The fact I had good grades in primary school really was a perspective why tutors considered leniently my misbehavior. After 4th grade I entered high-school (spanning 8 years). The onset of my first year at the new alma mater was unsettling though. The competitiveness of my new class did not kneel before my ignorance. I seemed to get lost with everything, had hard time with conjunctions and punctuations and so did with science, and, history. Whenever after the break teachers sat down and started to look for a volunteer to present yesterday's homework I sat still with my eyes glued to the walls and dread the inevitable. Even math became a mystery to me; I couldn't buy adequate paint to dye a swimming pool, nor understand how the teacher counted those 42% achieved on the halfyear math test. I unintentionally joined the trendy group of eleven-year-old students hating math and mocking number-jugglers by calling them nerds. I was deluded. No more negative numbers, please! I wanted my basket of apples back.
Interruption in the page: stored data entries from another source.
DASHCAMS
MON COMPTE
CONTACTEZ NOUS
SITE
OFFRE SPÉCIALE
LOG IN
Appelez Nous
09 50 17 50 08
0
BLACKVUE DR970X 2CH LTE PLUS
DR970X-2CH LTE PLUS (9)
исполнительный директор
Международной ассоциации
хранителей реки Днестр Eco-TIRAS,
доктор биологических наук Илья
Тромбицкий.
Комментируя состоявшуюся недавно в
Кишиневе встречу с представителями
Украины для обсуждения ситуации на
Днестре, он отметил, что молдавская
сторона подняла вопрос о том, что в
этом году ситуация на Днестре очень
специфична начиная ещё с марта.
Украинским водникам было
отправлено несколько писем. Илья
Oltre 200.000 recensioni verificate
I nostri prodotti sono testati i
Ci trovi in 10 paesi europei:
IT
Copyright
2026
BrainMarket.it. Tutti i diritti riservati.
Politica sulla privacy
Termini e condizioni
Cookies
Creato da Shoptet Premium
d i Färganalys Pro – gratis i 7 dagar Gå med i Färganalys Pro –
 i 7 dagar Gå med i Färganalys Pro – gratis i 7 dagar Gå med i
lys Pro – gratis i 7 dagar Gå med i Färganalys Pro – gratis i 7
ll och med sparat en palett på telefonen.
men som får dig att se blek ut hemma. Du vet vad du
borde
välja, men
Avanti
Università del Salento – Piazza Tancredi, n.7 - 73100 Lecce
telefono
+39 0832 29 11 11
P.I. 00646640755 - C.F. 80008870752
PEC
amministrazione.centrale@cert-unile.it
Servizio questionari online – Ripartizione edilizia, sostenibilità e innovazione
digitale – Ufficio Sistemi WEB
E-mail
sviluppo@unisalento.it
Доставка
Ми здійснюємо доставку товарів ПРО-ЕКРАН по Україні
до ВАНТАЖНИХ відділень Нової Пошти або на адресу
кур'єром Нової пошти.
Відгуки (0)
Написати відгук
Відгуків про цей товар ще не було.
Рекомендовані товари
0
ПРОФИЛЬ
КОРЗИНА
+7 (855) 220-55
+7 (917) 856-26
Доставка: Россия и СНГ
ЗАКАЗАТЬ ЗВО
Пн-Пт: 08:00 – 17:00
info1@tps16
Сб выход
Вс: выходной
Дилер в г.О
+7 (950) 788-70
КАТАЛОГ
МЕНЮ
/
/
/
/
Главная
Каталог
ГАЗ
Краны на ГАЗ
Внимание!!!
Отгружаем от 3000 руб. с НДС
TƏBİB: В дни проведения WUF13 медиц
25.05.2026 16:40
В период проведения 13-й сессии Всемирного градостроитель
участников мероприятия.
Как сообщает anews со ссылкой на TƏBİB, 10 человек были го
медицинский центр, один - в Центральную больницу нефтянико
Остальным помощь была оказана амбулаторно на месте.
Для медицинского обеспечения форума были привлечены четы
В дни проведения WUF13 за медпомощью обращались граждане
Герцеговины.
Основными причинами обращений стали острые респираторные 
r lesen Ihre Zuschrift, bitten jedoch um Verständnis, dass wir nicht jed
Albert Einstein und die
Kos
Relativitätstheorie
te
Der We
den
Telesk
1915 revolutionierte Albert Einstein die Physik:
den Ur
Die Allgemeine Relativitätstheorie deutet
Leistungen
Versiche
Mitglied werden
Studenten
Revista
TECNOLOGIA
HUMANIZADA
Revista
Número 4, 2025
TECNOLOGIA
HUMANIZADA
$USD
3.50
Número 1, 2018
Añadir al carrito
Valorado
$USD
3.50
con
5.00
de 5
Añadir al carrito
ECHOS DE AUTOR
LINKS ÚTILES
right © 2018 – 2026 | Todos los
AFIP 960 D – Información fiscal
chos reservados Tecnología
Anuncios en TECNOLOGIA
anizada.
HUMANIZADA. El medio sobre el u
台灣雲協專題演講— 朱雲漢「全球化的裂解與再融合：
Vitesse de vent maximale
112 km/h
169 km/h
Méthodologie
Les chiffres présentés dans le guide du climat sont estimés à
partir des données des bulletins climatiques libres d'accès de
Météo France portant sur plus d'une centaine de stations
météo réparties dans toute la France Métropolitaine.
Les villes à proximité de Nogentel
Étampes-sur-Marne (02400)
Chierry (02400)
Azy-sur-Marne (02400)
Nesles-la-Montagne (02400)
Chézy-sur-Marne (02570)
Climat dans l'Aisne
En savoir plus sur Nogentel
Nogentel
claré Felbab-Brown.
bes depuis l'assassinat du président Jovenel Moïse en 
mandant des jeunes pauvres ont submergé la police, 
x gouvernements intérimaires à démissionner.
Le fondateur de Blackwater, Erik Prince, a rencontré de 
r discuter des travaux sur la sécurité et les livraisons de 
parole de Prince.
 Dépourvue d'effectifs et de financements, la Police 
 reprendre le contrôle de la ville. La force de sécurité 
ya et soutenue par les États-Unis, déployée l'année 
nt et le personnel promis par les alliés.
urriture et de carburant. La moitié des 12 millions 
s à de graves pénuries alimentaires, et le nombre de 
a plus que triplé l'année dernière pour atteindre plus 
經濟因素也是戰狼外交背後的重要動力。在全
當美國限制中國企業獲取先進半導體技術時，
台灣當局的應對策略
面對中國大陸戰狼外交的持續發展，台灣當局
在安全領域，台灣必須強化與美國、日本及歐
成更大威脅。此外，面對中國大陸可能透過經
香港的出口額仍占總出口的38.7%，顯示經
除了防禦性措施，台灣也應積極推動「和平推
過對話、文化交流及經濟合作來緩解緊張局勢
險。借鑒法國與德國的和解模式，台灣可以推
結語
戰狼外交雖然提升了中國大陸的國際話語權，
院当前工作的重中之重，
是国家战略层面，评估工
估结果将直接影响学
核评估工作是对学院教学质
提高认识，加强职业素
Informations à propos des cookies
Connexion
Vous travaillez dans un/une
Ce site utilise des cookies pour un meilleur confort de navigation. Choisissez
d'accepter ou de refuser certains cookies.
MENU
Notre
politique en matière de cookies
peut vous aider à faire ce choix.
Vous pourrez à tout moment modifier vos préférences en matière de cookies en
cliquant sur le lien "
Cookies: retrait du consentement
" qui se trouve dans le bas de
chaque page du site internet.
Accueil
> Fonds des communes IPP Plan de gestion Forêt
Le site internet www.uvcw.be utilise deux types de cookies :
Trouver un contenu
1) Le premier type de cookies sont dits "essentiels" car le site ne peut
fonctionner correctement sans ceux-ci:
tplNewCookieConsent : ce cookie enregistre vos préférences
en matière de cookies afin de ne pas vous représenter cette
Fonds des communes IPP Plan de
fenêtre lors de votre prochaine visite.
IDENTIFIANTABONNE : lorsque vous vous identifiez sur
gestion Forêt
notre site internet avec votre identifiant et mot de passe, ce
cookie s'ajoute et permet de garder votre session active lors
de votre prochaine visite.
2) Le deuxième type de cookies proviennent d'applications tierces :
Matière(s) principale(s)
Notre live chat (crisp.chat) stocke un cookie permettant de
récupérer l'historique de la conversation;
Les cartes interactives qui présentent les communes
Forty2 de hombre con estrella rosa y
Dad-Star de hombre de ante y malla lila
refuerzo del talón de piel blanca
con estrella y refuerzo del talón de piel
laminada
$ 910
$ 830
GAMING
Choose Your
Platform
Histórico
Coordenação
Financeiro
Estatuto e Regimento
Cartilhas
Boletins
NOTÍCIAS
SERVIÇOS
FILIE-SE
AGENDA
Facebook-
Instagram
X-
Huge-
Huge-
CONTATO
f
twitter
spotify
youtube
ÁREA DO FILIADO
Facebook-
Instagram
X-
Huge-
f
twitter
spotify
In spite of my hatred towards math, I have always enjoyed solving riddles, logic problems, and other puzzles. How a few sentences can imply that the son of the captain is 24 years old, or the neighbor hid the murderer's knife was jawdropping to me. By browsing among the search results, I mostly ended up on math competition websites without even realizing it. Not only did these problems convince me how mesmerizing an idea leading to a solution could be, but also made me to draw connection between everyday life reasoning and math. I started to enjoy solving these problems, the more struggle they required the more rewarding it felt to tackle them.
Meanwhile I bumped into something more than just simple arithmetics or Guess, who I am!, into the typical nasty words like prime numbers and isosceles triangle, the ones I loathed over the first two years of my high school. I had the urge to look up these annoying terms, and understand them. After realizing the deliriousness that took me over, and prevented me from exploring this true beauty for so long, I asserted, I want to speak, embrace, and accompany this pure language.
I ordered tons of mathbooks, browsed for problems, and enervated my parents with my own puzzles. Having a backpack full of scripts and problem sets, I entered the doors of school everyday looking forward to see what diophantine equations will turn the tedious math classes from boredom to splendid moments. As I proceeded in my journey of fascination and obsession, I learned to see things differently; I loved to observe how math ruled the world physics and IT, as we call them in our mortal language. All my personal achievements and accomplishments would have been unattainable without this power. One might say I should be proud of the recognitions like certificates or honorable mentions I gained in the upcoming years of high-school; however the thing I'm most proud of were my decisions and insistness to pursue something, that would have been unattainable without the early recognition of my ignorance and blindness, that always did and always will put me to test.